O estudo, que antecedeu os testes em humanos citados anteriormente, impulsionou a prescrição do medicamento no tratamento da covid-19. No dia 28 daquele mês, a Federal Drug Administration (FDA), a agência reguladora dos EUA, havia concedido a autorização de uso emergencial da hidroxicloroquina. Porém, ela foi revogada pela FDA três meses depois, em 15/06/2020, após novos dados apontarem para a não efetividade no tratamento da covid-19.

“Além disso, à luz de eventos adversos cardíacos graves em andamento e outros efeitos colaterais graves, os benefícios conhecidos e potenciais de CQ (cloroquina) e HCQ (hidroxicloroquina) não superam mais os riscos conhecidos e potenciais para o uso autorizado”, disse a FDA à época.

Medicamentos autorizados no tratamento da covid-19

O Comprova fez um levantamento sobre os medicamentos autorizados pelas agências reguladoras dos EUA, da União Europeia e do Brasil para o tratamento da covid-19. A hidroxicloroquina não consta nas listas disponíveis nos sites da FDA, EMA e Anvisa.

Em consulta ao sistema Bulário Eletrônico, no site da Anvisa, sobre hidroxicloroquina, foram verificadas as bulas do medicamento produzido por três fabricantes: Eurofarma, Sanofi Medley e EMS. Não há recomendação de uso contra a covid-19.

Questionado se há testes em andamento para avaliar a eficácia da hidroxicloroquina, o Ministério da Saúde respondeu que “não há solicitação de registro ou indicação em bula da hidroxicloroquina para tratamento de Covid”.

Por que investigamos: Investigamos conteúdos suspeitos que viralizaram nas redes sociais sobre as eleições presidenciais, a pandemia e políticas públicas do governo federal. No caso do material investigado, a publicação confunde leitores sobre o uso de um medicamento que não tem comprovação científica de qualquer eficácia no tratamento da covid-19, seja na pré ou pós-exposição à doença.
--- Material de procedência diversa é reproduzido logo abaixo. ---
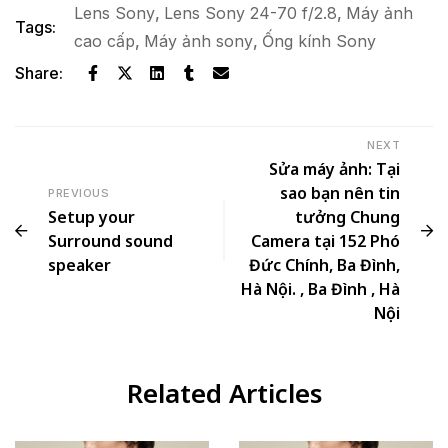
Lens Sony
,
Lens Sony 24-70 f/2.8
,
Máy ảnh
Tags:
cao cấp
,
Máy ảnh sony
,
Ống kính Sony
Share:
NEXT
Sửa máy ảnh: Tại
sao bạn nên tin
PREVIOUS
Setup your
tưởng Chung
Surround sound
Camera tại 152 Phó
speaker
Đức Chính, Ba Đình,
Hà Nội. , Ba Đình , Hà
Nội
Related Articles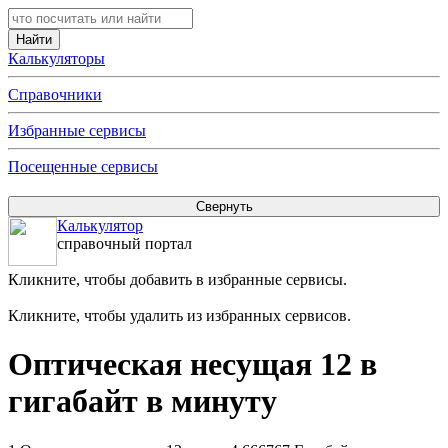
Калькуляторы
Справочники
Избранные сервисы
Посещенные сервисы
Калькулятор
справочный портал
Кликните, чтобы добавить в избранные сервисы.
Кликните, чтобы удалить из избранных сервисов.
Оптическая несущая 12 в
гигабайт в минуту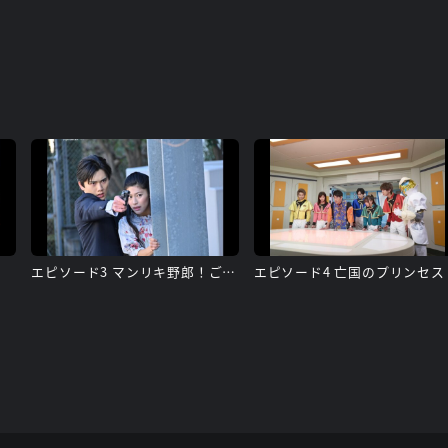
エピソード3 マンリキ野郎！ご意見無用
エピソード4 亡国のプリンセス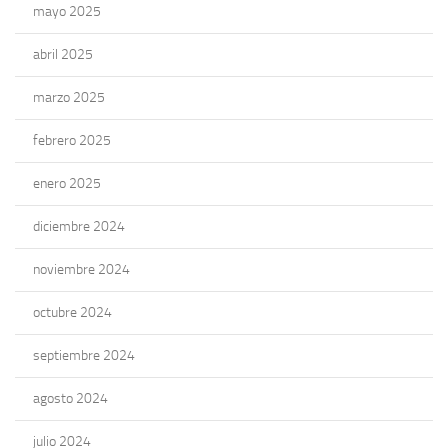
mayo 2025
abril 2025
marzo 2025
febrero 2025
enero 2025
diciembre 2024
noviembre 2024
octubre 2024
septiembre 2024
agosto 2024
julio 2024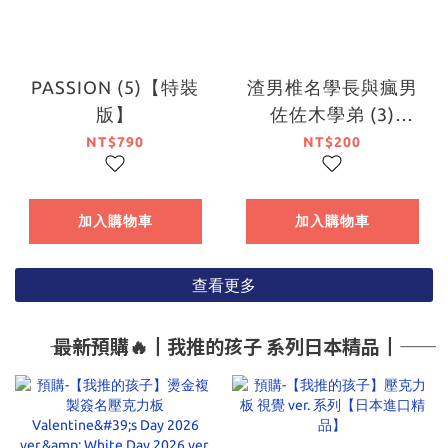
PASSION (5)【特裝
渣男椎名學長與瘋男
版】
佐佐木學弟 (3)
（完）
NT$790
NT$200
加入購物車
加入購物車
查看更多
―― 最新預購🔥┃我推的孩子 系列日本精品┃――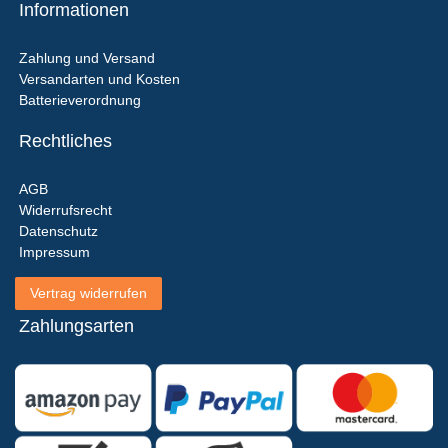
Informationen
Zahlung und Versand
Versandarten und Kosten
Batterieverordnung
Rechtliches
AGB
Widerrufsrecht
Datenschutz
Impressum
Vertrag widerrufen
Zahlungsarten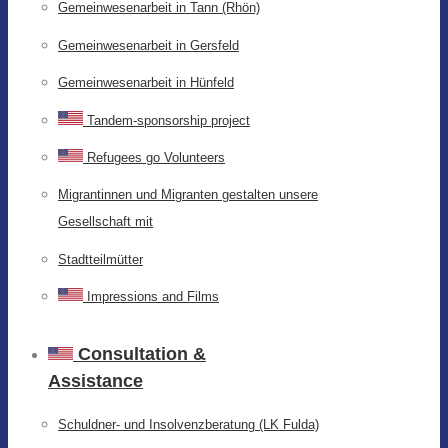
Gemeinwesenarbeit in Tann (Rhön)
Gemeinwesenarbeit in Gersfeld
Gemeinwesenarbeit in Hünfeld
Tandem-sponsorship project
Refugees go Volunteers
Migrantinnen und Migranten gestalten unsere
Gesellschaft mit
Stadtteilmütter
Impressions and Films
Consultation &
Assistance
Schuldner- und Insolvenzberatung (LK Fulda)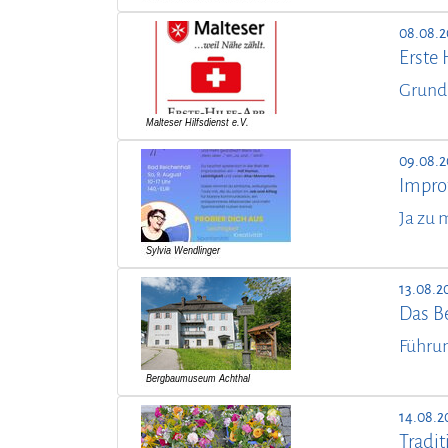
08.08.2
Erste 
Grund
09.08.2
Improt
Ja zu 
13.08.2
Das B
Führu
14.08.2
Tradit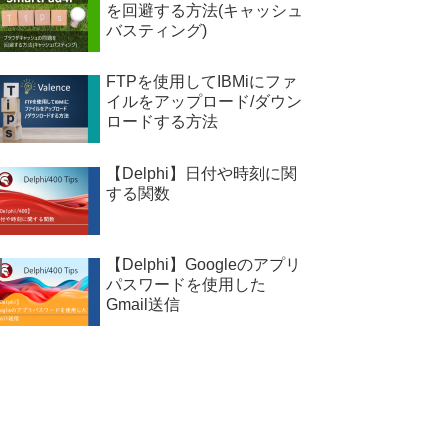
を回避する方法(キャッシュ
バスティング)
FTPを使用してIBMiにファ
イルをアップロード/ダウン
ロードする方法
【Delphi】日付や時刻に関
する関数
【Delphi】Googleのアプリ
パスワードを使用した
Gmail送信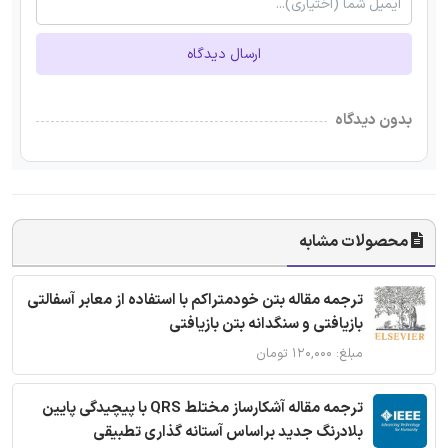
ارسال دیدگاه
بدون دیدگاه
محصولات مشابه
ترجمه مقاله بتن خودمتراکم با استفاده از معابر آسفالتی
بازیافتی و سنگدانه بتن بازیافتی
مبلغ: ۱۲۰,۰۰۰ تومان
ترجمه مقاله آشکارساز مختلط QRS با پیچیدگی پایین
بلادرنگ جدید براساس آستانه گذاری تطبیقی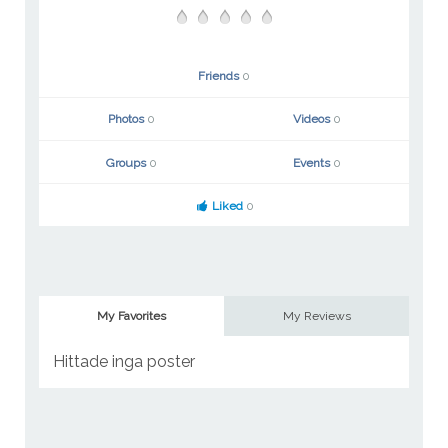
Friends
0
Photos
0
Videos
0
Groups
0
Events
0
Liked
0
My Favorites
My Reviews
Hittade inga poster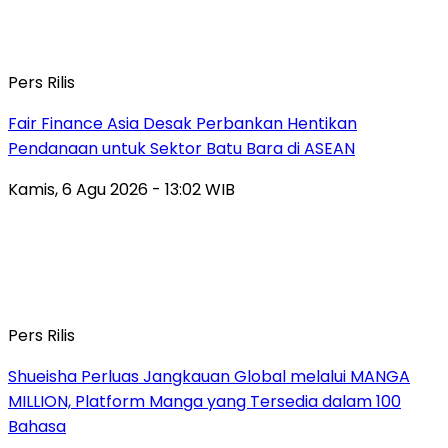
Pers Rilis
Fair Finance Asia Desak Perbankan Hentikan
Pendanaan untuk Sektor Batu Bara di ASEAN
Kamis, 6 Agu 2026 - 13:02 WIB
Pers Rilis
Shueisha Perluas Jangkauan Global melalui MANGA
MILLION, Platform Manga yang Tersedia dalam 100
Bahasa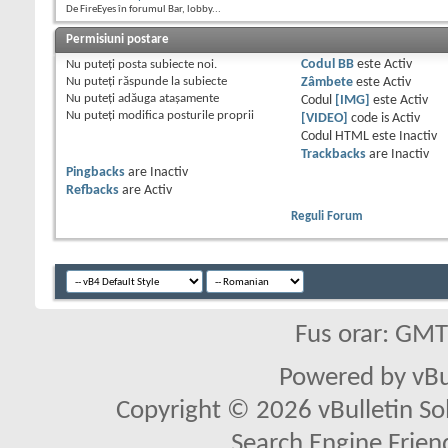
De FireEyes în forumul Bar, lobby...
Permisiuni postare
Nu puteţi
posta subiecte noi.
Codul BB
este
Activ
Nu puteţi
răspunde la subiecte
Zâmbete
este
Activ
Nu puteţi
adăuga ataşamente
Codul
[IMG]
este
Activ
Nu puteţi
modifica posturile proprii
[VIDEO]
code is
Activ
Codul HTML este
Inactiv
Trackbacks
are
Inactiv
Pingbacks
are
Inactiv
Refbacks
are
Activ
Reguli Forum
Fus orar: GM
Powered by vBu
Copyright © 2026 vBulletin Solu
Search Engine Frien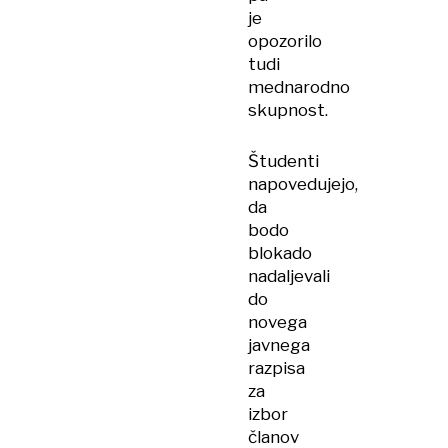
je
opozorilo
tudi
mednarodno
skupnost.
Študenti
napovedujejo,
da
bodo
blokado
nadaljevali
do
novega
javnega
razpisa
za
izbor
članov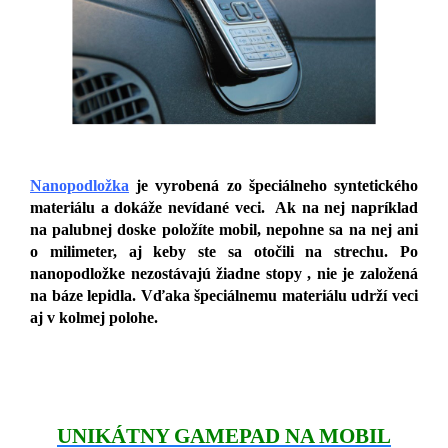
Nanopodložka
je vyrobená zo špeciálneho syntetického
materiálu a dokáže nevídané veci. Ak na nej napríklad
na palubnej doske položíte mobil, nepohne sa na nej ani
o milimeter, aj keby ste sa otočili na strechu. Po
nanopodložke nezostávajú žiadne stopy , nie je založená
na báze lepidla. Vďaka špeciálnemu materiálu udrží veci
aj v kolmej polohe.
UNIKÁTNY GAMEPAD NA MOBIL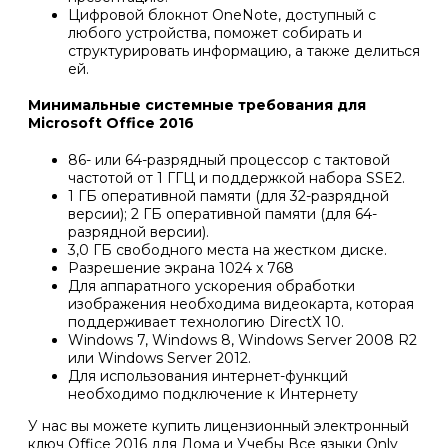
Цифровой блокнот OneNote, доступный с
любого устройства, поможет собирать и
структурировать информацию, а также делиться
ей.
Минимальные системные требования для
Microsoft Office 2016
86- или 64-разрядный процессор с тактовой
частотой от 1 ГГЦ и поддержкой набора SSE2.
1 ГБ оперативной памяти (для 32-разрядной
версии); 2 ГБ оперативной памяти (для 64-
разрядной версии).
3,0 ГБ свободного места на жестком диске.
Разрешение экрана 1024 x 768
Для аппаратного ускорения обработки
изображения необходима видеокарта, которая
поддерживает технологию DirectX 10.
Windows 7, Windows 8, Windows Server 2008 R2
или Windows Server 2012.
Для использования интернет-функций
необходимо подключение к Интернету
У нас вы можете купить лицензионный электронный
ключ Office 2016 для Дома и Учебы Все языки Only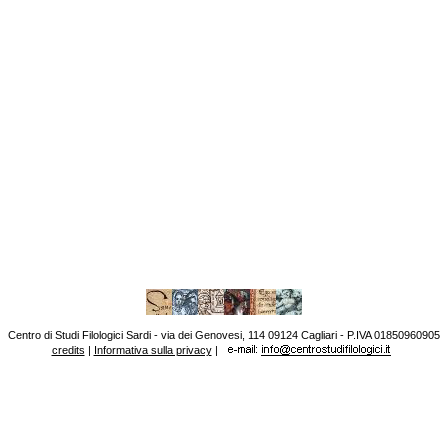
Centro di Studi Filologici Sardi - via dei Genovesi, 114 09124 Cagliari - P.IVA 01850960905
credits
|
Informativa sulla privacy
|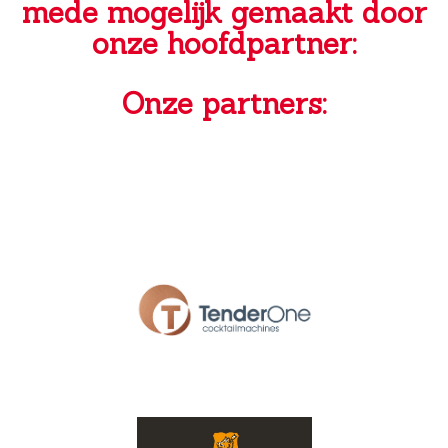
mede mogelijk gemaakt door
onze hoofdpartner:
Onze partners: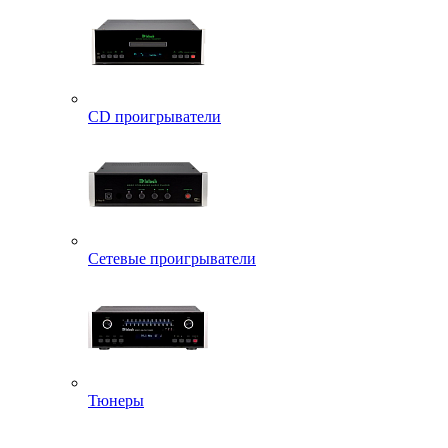
CD проигрыватели
Сетевые проигрыватели
Тюнеры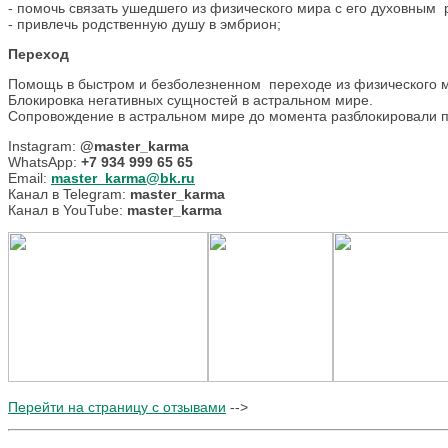
- помочь связать ушедшего из физического мира с его духовным 
- привлечь родственную душу в эмбрион;
Переход
Помощь в быстром и безболезненном переходе из физического 
Блокировка негативных сущностей в астральном мире.
Сопровождение в астральном мире до момента разблокировали 
Instagram:
@master_karma
WhatsApp:
+7 934 999 65 65
Email:
master_karma@bk.ru
Канал в Telegram:
master_karma
Канал в YouTube:
master_karma
Перейти на страницу с отзывами
-->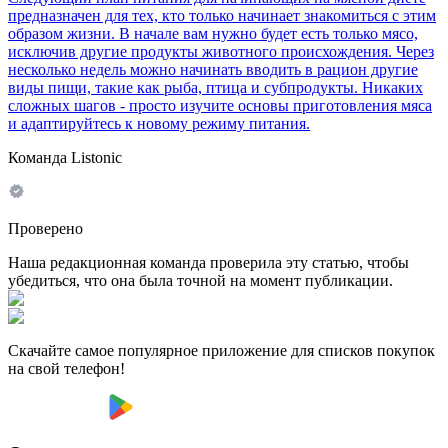
предназначен для тех, кто только начинает знакомиться с этим
образом жизни. В начале вам нужно будет есть только мясо,
исключив другие продукты животного происхождения. Через
несколько недель можно начинать вводить в рацион другие
виды пищи, такие как рыба, птица и субпродукты. Никаких
сложных шагов - просто изучите основы приготовления мяса
и адаптируйтесь к новому режиму питания.
Команда Listonic
Проверено
Наша редакционная команда проверила эту статью, чтобы
убедиться, что она была точной на момент публикации.
Скачайте самое популярное приложение для списков покупок
на свой телефон!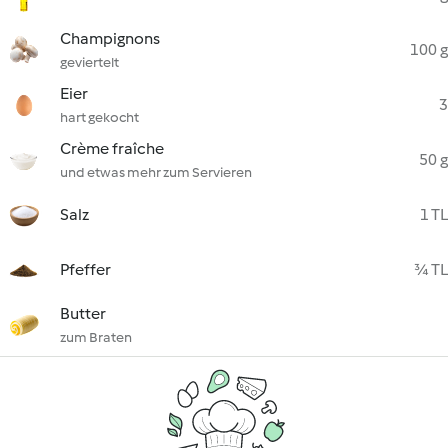
Champignons
100 g
geviertelt
Eier
3
hart gekocht
Crème fraîche
50 g
und etwas mehr zum Servieren
Salz
1 TL
Pfeffer
¾ TL
Butter
zum Braten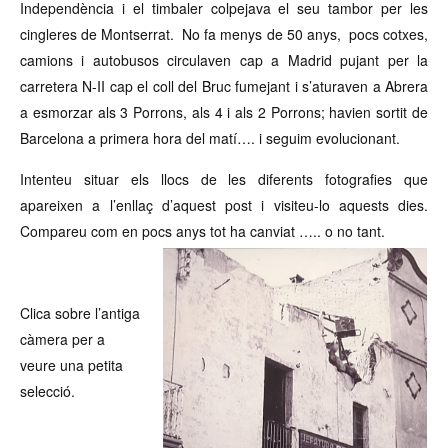
Independència i el timbaler colpejava el seu tambor per les
cingleres de Montserrat. No fa menys de 50 anys, pocs cotxes,
camions i autobusos circulaven cap a Madrid pujant per la
carretera N-II cap el coll del Bruc fumejant i s’aturaven a Abrera
a esmorzar als 3 Porrons, als 4 i als 2 Porrons; havien sortit de
Barcelona a primera hora del matí…. i seguim evolucionant.
Intenteu situar els llocs de les diferents fotografies que
apareixen a l’enllaç d’aquest post i visiteu-lo aquests dies.
Compareu com en pocs anys tot ha canviat ….. o no tant.
Clica sobre l’antiga
càmera per a
veure una petita
selecció.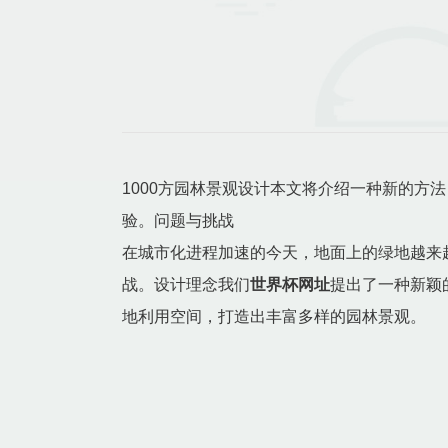
1000方园林景观设计本文将介绍一种新的方法
验。问题与挑战
在城市化进程加速的今天，地面上的绿地越来
战。设计理念我们
世界杯网址
提出了一种新颖
地利用空间，打造出丰富多样的园林景观。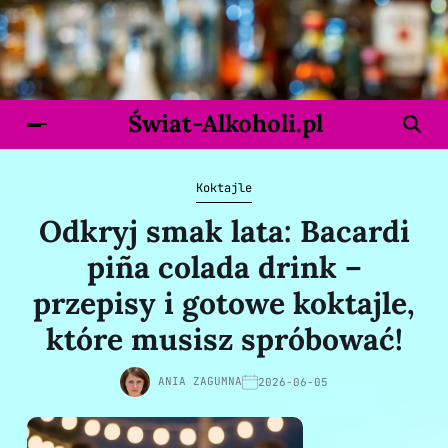
Świat-Alkoholi.pl
Koktajle
Odkryj smak lata: Bacardi
piña colada drink –
przepisy i gotowe koktajle,
które musisz spróbować!
ANIA ZAGUMNA
2026-06-05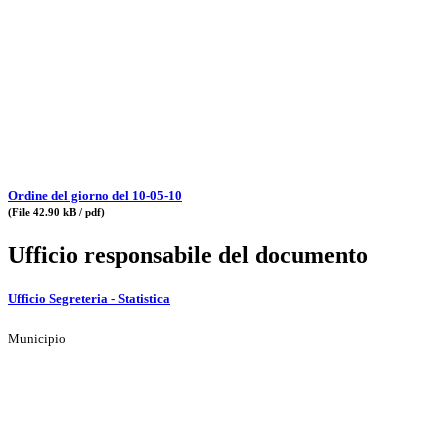
Ordine del giorno del 10-05-10
(File 42.90 kB / pdf)
Ufficio responsabile del documento
Ufficio Segreteria - Statistica
Municipio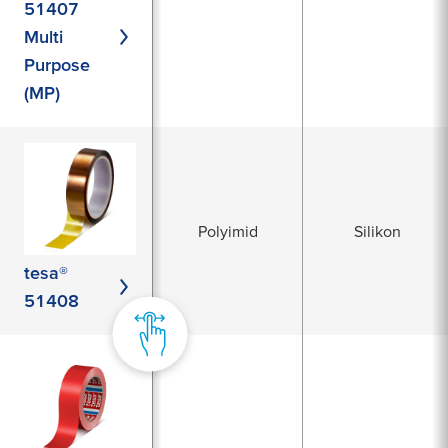
51407
Multi
Purpose
(MP)
Polyimid
Silikon
tesa®
51408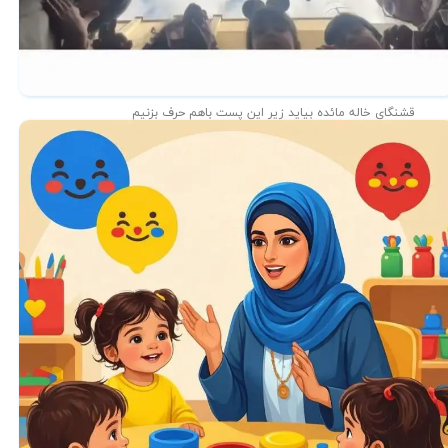
قشنگای خاله مائده بیاید زیر این پست باهم حرف بزنیم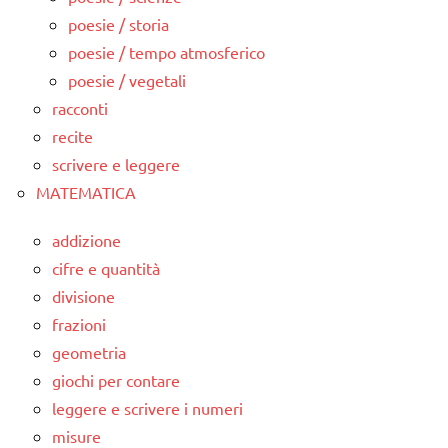
poesie / storia
poesie / tempo atmosferico
poesie / vegetali
racconti
recite
scrivere e leggere
MATEMATICA
addizione
cifre e quantità
divisione
frazioni
geometria
giochi per contare
leggere e scrivere i numeri
misure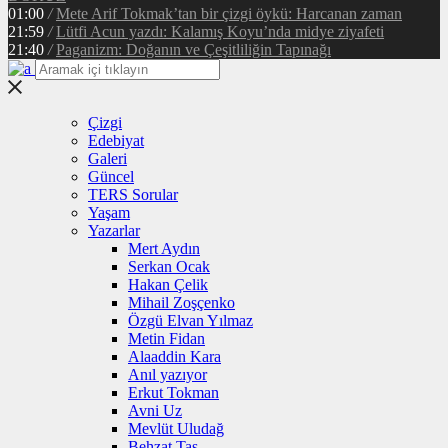
01:00
/
Mete Arif Tokmak’tan bir çizgi öykü: Harcanan zaman
21:59
/
Lütfi Acun yazdı: Kalamış Koyu’nda midye ziyafeti
21:40
/
Paganizm: Doğanın ve Çeşitliliğin Tapınağı
Çizgi
Edebiyat
Galeri
Güncel
TERS Sorular
Yaşam
Yazarlar
Mert Aydın
Serkan Ocak
Hakan Çelik
Mihail Zoşçenko
Özgü Elvan Yılmaz
Metin Fidan
Alaaddin Kara
Anıl yazıyor
Erkut Tokman
Avni Uz
Mevlüt Uludağ
Behzat Taş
Dessa forma, o conteúdo coloca a saúde da população em risco.

Outras checagens sobre o tema: A Agência Reuters publicou uma checagem que concluiu como falsa a afirmação do site Médicos Pela Vida – Covid 19. A Agência Lupa também classificou o texto como falso.

A hidroxicloroquina foi alvo de outras verificações do Comprova, como a que enganava ao afirmar que estudo com o medicamento comprova eficácia no “tratamento precoce” e a de vídeo de médico, também enganoso, dizendo que a hidroxicloroquina funciona contra a covid-19.